Rational Design of a New N-modified Nickel Foam with Superior Electrocatalytic Conversion of Nitrate to Ammonia

Electrocatalytic reduction of aqueous nitrate to ammonia has emerged as a sustainable and practical approach in combining water treatment and ammonia fertilizer synthesis. In this study, we developed a new N-modified NiF from commercial NiF. Our unique approach induces key characteristics such as high electrochemical surface area (ECSA) and N-rich surface. These induced properties lead to superior performance for the modified NiF compared to the pristine NiF in electrocatalytic nitrate reduction reaction (NO₃RR) to ammonia. The modified NiF achieves a high current density of 2.0 A cm^-2 at a potential of only 0.067 V vs RHE with a Faradaic efficiency (FE) of 92.7% and a yield rate of 146 mg h^-1 cm^-2 at elevated temperature. Such an outstanding yield rate is more than 160 times higher than that of commercial NiF. Moreover, the thermal-enhanced electrocatalysis system shows remarkable stability, low interference resistance, and a favorable energy consumption for nitrate reduction reaction.

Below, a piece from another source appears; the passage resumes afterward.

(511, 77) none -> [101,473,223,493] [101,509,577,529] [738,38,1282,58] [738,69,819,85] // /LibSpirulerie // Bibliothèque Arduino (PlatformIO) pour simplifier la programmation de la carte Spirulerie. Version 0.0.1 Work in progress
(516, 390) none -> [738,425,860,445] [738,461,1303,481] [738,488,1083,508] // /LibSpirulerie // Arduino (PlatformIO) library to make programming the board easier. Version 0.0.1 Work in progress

Complementary in situ analyses indicate that the significantly superior relay of active adsorbed *H generated on the surface of modified NiF facilitates the electrocatalytic hydrogenation of N-based species in the process of *NO₃→*NO₂→*NO →*N →*HN →*H₂N →*NH₃. The new strategy aims to provide the rational design of a newly modified structure on the NiF to serve as the future direction for NiF-based materials for practical electrodes with high performance.